MOTOROLA
Chapter 7. PCI Bus Interface
7-7
For cache wrap mode (AD[1–0] = 0b10) reads, the critical memory address is decoded
using AD[31–2]. The address is incremented by 4 bytes after each data phase completes
until the end of the cache line is reached. Thereafter, the address wraps to the beginning of
the current cache line and continues incrementing until the entire cache line (32 bytes) is
read. The MPC106 does not support cache wrap mode write operations and executes a
target disconnect after the first data phase completes for writes with AD[1–0] = 0b10.
Again, note that the two low-order bits of the address bus are still included in all parity
calculations.
7.3.3.2 I/O Space Addressing
For PCI I/O accesses, all 32 address signals (AD[31–0]) are used to provide an address with
granularity of a single byte. If the target is addressable by more than one byte, the AD[1–
0] signals indicate the least-significant valid byte involved in the transfer.
Once a target has claimed an I/O access, it must determine if it can complete the entire
access as indicated by the byte enable signals. If all the selected bytes are not in the address
range of the target, the entire access cannot complete. In this case, the target does not
transfer any data, and terminates the transaction with a target-abort.

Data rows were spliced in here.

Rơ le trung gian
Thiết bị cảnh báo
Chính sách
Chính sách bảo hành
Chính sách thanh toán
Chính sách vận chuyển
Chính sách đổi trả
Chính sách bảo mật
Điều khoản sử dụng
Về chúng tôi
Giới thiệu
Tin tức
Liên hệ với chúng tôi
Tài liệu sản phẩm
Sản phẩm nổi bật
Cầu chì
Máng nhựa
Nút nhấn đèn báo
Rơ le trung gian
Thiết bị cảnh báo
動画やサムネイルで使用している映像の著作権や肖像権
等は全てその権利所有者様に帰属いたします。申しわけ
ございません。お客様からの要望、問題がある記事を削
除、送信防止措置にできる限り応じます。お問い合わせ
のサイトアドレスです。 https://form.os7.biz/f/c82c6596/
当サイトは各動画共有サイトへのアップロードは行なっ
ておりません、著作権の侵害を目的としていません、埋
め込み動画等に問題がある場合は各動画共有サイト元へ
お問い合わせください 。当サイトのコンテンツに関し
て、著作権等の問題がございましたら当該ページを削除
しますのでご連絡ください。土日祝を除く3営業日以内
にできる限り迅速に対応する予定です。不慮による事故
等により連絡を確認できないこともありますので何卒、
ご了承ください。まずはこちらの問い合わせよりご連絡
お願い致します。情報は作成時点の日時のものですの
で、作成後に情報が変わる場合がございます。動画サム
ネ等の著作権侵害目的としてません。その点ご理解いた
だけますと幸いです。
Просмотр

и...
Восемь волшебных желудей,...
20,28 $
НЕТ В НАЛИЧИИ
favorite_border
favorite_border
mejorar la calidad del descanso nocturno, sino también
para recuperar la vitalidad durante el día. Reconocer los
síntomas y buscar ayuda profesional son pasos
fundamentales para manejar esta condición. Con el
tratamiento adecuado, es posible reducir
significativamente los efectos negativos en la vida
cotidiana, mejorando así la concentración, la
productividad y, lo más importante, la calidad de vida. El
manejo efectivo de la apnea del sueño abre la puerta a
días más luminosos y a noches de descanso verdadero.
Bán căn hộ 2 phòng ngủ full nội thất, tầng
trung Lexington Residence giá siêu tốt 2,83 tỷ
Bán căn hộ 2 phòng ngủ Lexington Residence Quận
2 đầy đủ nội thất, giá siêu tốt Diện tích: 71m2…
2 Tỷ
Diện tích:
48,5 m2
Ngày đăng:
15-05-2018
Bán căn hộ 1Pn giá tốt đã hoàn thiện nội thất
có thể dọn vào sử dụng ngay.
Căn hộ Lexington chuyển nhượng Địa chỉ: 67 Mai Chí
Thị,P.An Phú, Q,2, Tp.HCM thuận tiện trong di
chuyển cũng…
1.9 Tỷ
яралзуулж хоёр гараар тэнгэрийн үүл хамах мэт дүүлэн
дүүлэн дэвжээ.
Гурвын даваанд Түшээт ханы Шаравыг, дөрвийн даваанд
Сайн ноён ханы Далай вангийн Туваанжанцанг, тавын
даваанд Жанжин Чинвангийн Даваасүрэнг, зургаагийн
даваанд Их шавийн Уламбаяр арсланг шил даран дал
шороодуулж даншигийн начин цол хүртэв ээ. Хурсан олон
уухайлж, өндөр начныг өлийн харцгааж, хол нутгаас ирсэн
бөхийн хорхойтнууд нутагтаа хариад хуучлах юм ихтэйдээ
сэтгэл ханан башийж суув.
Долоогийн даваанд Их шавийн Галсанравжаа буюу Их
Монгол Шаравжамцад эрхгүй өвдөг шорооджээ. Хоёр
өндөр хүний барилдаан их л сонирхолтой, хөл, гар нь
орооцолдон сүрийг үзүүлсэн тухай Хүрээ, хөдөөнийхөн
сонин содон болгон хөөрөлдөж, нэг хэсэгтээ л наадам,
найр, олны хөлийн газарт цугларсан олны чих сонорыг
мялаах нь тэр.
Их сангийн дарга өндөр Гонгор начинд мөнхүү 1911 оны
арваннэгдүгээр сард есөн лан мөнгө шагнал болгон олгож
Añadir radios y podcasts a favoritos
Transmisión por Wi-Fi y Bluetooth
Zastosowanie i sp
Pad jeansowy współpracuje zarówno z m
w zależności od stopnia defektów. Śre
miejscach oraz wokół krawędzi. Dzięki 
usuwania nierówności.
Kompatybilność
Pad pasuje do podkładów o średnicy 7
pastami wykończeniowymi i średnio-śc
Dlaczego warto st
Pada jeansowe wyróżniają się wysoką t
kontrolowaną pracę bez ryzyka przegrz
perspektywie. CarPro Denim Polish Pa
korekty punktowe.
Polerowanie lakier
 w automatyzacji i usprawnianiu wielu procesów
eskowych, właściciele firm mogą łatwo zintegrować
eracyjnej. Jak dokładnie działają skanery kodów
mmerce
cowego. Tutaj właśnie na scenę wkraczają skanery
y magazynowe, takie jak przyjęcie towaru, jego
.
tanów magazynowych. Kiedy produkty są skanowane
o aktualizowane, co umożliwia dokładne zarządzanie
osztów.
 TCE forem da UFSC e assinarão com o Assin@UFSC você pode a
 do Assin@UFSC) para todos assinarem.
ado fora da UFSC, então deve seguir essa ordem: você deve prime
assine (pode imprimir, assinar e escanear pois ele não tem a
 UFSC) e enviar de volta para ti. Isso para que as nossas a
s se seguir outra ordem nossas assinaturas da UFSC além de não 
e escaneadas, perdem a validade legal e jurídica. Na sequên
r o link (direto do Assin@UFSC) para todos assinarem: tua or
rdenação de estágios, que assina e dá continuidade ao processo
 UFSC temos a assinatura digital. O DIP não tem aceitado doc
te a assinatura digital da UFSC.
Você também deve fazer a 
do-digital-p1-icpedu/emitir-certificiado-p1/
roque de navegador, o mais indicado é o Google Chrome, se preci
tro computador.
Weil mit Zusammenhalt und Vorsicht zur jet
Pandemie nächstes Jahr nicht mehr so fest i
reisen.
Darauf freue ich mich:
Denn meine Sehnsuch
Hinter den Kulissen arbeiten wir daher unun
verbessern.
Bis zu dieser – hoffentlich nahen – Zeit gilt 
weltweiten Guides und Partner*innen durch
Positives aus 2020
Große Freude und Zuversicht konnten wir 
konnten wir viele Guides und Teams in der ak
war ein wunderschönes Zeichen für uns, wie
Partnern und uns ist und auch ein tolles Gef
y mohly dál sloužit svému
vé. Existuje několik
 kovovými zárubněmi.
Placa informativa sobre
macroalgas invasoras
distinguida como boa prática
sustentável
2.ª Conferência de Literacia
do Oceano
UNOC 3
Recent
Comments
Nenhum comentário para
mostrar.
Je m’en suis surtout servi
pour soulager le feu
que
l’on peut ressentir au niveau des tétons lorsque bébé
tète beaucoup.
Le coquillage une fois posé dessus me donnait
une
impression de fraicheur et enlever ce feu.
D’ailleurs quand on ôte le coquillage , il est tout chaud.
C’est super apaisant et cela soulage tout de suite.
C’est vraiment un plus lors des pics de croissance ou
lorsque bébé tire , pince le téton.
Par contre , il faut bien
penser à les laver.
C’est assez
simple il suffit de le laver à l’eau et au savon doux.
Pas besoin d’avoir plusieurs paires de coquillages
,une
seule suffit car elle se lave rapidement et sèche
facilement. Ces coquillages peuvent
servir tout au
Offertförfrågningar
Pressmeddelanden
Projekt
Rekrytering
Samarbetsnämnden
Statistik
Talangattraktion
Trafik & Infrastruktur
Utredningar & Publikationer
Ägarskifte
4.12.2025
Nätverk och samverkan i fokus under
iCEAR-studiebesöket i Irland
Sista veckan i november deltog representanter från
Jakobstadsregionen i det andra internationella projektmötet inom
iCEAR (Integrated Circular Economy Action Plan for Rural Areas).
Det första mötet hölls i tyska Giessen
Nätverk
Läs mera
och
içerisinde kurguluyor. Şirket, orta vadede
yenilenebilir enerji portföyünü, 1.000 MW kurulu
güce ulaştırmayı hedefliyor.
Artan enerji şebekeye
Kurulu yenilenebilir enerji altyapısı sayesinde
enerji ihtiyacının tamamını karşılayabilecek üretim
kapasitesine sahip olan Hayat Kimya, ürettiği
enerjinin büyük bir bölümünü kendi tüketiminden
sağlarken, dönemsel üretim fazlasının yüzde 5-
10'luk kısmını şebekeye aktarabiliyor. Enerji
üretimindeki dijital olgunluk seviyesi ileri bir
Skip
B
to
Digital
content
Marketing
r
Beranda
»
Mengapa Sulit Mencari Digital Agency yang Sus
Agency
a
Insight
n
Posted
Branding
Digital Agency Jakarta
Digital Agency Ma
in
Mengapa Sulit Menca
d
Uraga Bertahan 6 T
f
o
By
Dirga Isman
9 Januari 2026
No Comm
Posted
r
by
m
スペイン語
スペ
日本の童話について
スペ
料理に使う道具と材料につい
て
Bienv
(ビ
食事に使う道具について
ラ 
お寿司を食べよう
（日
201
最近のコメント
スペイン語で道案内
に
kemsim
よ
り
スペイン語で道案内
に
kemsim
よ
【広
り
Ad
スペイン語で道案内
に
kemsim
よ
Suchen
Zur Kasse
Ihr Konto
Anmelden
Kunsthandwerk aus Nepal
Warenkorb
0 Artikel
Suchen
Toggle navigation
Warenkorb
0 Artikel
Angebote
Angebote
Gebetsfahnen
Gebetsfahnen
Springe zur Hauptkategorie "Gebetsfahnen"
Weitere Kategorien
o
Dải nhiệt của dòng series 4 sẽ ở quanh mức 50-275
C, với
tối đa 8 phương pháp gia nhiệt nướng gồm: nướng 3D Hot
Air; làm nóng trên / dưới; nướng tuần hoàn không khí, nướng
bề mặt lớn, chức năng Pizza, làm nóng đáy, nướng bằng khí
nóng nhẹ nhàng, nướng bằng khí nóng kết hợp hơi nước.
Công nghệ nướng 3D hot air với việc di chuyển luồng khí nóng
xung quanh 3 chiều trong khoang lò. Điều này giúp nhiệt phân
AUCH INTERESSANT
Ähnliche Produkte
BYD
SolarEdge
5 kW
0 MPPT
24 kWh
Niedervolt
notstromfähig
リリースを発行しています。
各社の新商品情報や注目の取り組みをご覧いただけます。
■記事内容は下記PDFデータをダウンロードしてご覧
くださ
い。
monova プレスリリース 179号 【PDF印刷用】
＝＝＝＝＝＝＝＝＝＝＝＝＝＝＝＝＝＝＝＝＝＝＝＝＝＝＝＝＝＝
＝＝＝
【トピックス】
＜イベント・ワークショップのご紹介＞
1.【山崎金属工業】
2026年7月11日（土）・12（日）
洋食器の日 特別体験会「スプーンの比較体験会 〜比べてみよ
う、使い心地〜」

7.3.3.3 Configuration Space Addressing
PCI supports two types of configuration access, which use different formats for the AD[31–
0] signals during the address phase. The two low-order bits of the address indicate the
format used for the configuration address phase—type 0 (AD[1–0] = 0b00) or type 1
(AD[1–0] = 0b01). Both address formats identify a specific device and a specific
configuration register for that device. See Section 7.4.5, “Configuration Cycles,” for
descriptions of the two formats.
7.3.4 Device Selection
The DEVSEL signal is driven by the target of the current transaction. DEVSEL indicates
to the other devices on the PCI bus that the target has decoded the address and claimed the
transaction. DEVSEL may be driven one, two, or three clocks (fast, medium, or slow device
select timing) following the address phase. Device select timing is encoded into the device’s
configuration space status register. If no agent asserts DEVSEL within three clocks of
FRAME, the agent responsible for subtractive decoding may claim the transaction by
asserting DEVSEL.
A target must assert DEVSEL (claim the transaction) before or coincident with any other
target response (assert its TRDY, STOP, or data signals). In all cases except target-abort,
once a target asserts DEVSEL, it must not negate DEVSEL until FRAME is negated (with
IRDY asserted) and the last data phase has completed. For normal termination, negation of
DEVSEL coincides with the negation of TRDY or STOP.
If the first access maps into a target’s address range, that target asserts DEVSEL to claim
the access. But, if the master attempts to continue the burst access across the resource
boundary, then the target must issue a target disconnect.